It’s supposed to be the season for comfort and joy, but for many, the stress of the holidays can be enormous.
“We all get so busy cooking, buying gifts, attending too many events,” says Rev. Sally Campbell-Evans, congregational care pastor at Hyde Park UMC, Tampa. “You feel like you have to do it all this time of year. It’s overwhelming instead of being a joyful time of year.”
Then exacerbate that by such traumatic events as a job loss or death of a loved one, and the stress can feel like it’s too much to bear.
“Life might not look quite as good as it does in a TV commercial,” Campbell-Evans says. “In reality, we’re all walking around with some wounds.”
Recognizing the challenges the holidays may pose, Hyde Park UMC held a workshop last week titled “Healthier, Happier Holidays: Managing the Stress of the Holiday Season.” Hyde Park member Erica Clark, a Tampa psychologist, led the discussion.
It’s the second year the church has offered a workshop tied to holiday stress and emotion. Following deaths in the church family last year, Hyde Park held a session, “Depression, the Unwelcome Holiday Guest,” and followed it up with a depression support group, Campbell-Evans says.
|Erica Clark, left, at the podium, and Rev. Sally Campbell-Evans lead a workshop on coping with stress and depression during the holidays at Hyde Park UMC, Tampa. Photo by Susan Ladika.|
This year, about 30 people turned out to listen to Clark offer strategies for tackling holiday stress, along with coping with such things as grief, loss and depression.
It’s a time of year when “expectations are high but they aren’t reachable,” Clark says, and people are beset by the “tyranny of ‘shoulds’ ” – everything should be joyful; people should be happy; they shouldn’t be sad.
Instead of expecting perfection, it’s important to set realistic expectations for yourself and others, she adds. It’s a way to avoid becoming hypercritical of yourself and the ones you love.
Social media can make things seem worse, as people see posts that appear to show the picture-perfect lives of friends and family members. “They’re not showing the kid having a tantrum in the corner,” Clark says.
She adds that it’s also important to identify top priorities for the holiday season. By being more selective and doing less, people may enjoy the season more.
“Just because you did something before doesn’t mean you need to do it again,” Clark says.
During the holiday season, people also need to make time to nurture themselves, she says – from eating right and getting enough rest, to taking time to exercise.
It can be particularly tough when dealing with loss of a loved one or going through a major life transition.
That rang a chord with Hyde Park UMC member Tammy Young. She spent 3 ½ years caring for her ailing mother, who died earlier this year.
“It’s been a significant year of change for me,” Young says. “The [workshop] messages were perfect. I hadn’t had a lot of time to care for me.”
Another way for churches to offer comfort to those struggling with dark times during the holiday season is to host a Blue Christmas or Longest Night service. Click here for related resources from United Methodist Discipleship Ministries.
At such times, people need to give themselves permission to grieve over the loss and be willing to turn to others for support as needed, Clark says.
If a loved one has died, the family might still put up his or her favorite Christmas decoration, light a candle of remembrance or take time to share memories of that person with friends and relatives.

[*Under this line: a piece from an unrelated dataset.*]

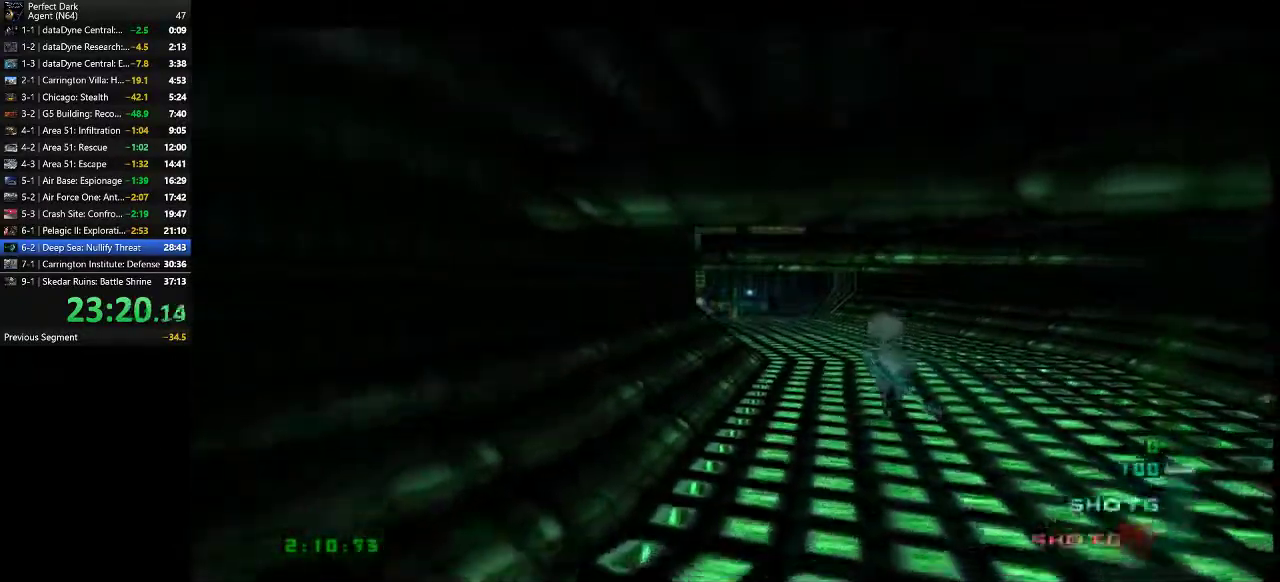
{"keys": ["s"], "mouse": [], "events": [[117, "s", "up"], [367, "s", "down"], [400, "a", "down"], [433, "a", "up"]]}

If you feel down, Clark says, you may be combating a case of the holiday blues. But you may be battling depression if you’re feeling prolonged sadness, hopelessness or irritability; or you lose interest in activities; or you consider harming yourself. If that’s the case, it’s particularly important to turn to others for support.

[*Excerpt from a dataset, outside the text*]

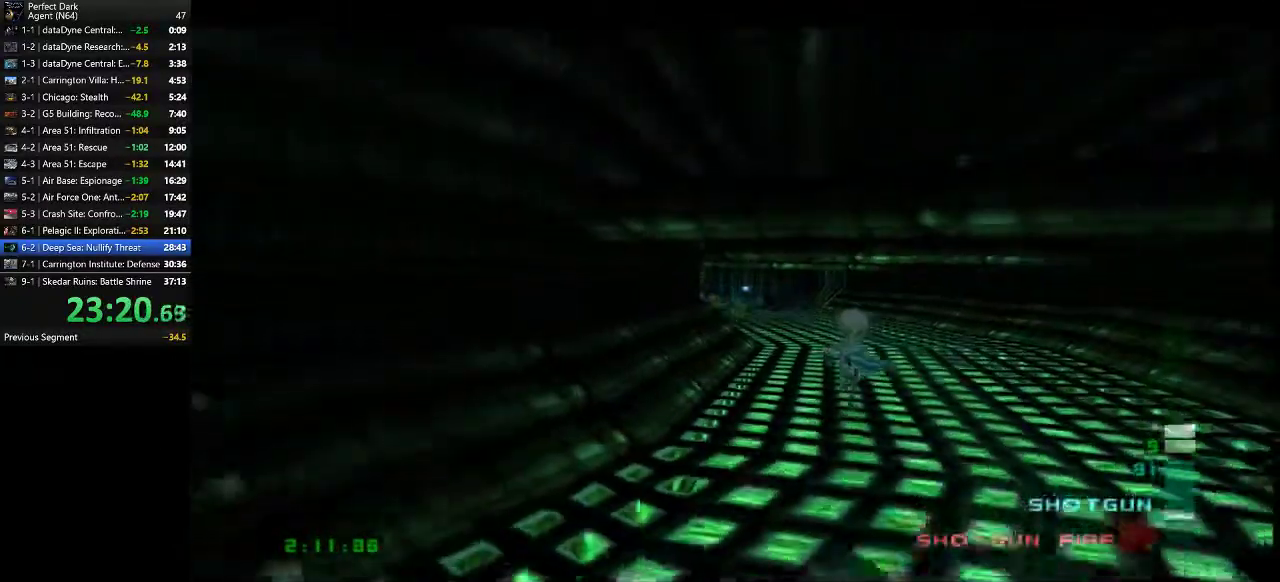
{"keys": ["a", "s"], "mouse": [], "events": [[100, "s", "up"], [283, "mouse_left", "down"], [383, "mouse_left", "up"], [417, "a", "down"], [417, "mouse_left", "down"], [417, "s", "down"], [483, "mouse_left", "up"]]}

“Engage in self-care. Connect with others and avoid isolation,” Clark says.
Emotions often intensify around the holidays. “This season of the year tends to bring it to the surface a little bit more,” Campbell-Evans says. “The more open we can be, the healthier we can be.”
She wants Hyde Park UMC to “be a place for people to be honest and open about their need for help.”
To encourage that, the church is planning a series of “Toolbox of Care” workshops for the new year. Topics are still being determined but might focus on such issues as relationships, life transitions, coping with trauma and burnout.
Young welcomes the idea.
“I love the fact we have this type of program to support our spiritual, physical and emotional well-being.”– Susan Ladika is a freelance writer based in Tampa.